↓↓↓

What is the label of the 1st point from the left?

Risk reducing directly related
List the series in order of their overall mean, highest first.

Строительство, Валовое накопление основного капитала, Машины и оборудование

↑↑↑
↓↓↓

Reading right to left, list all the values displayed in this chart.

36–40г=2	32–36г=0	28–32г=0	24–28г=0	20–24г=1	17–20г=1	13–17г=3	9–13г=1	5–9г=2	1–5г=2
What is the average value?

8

↑↑↑

* **PROBLEM TO WORK ON**: Collect every line of the records above that contains the word "left", and copy each one in full.

* **RESULT FOR THIS TASK**:
What is the label of the 1st point from the left?
Reading right to left, list all the values displayed in this chart.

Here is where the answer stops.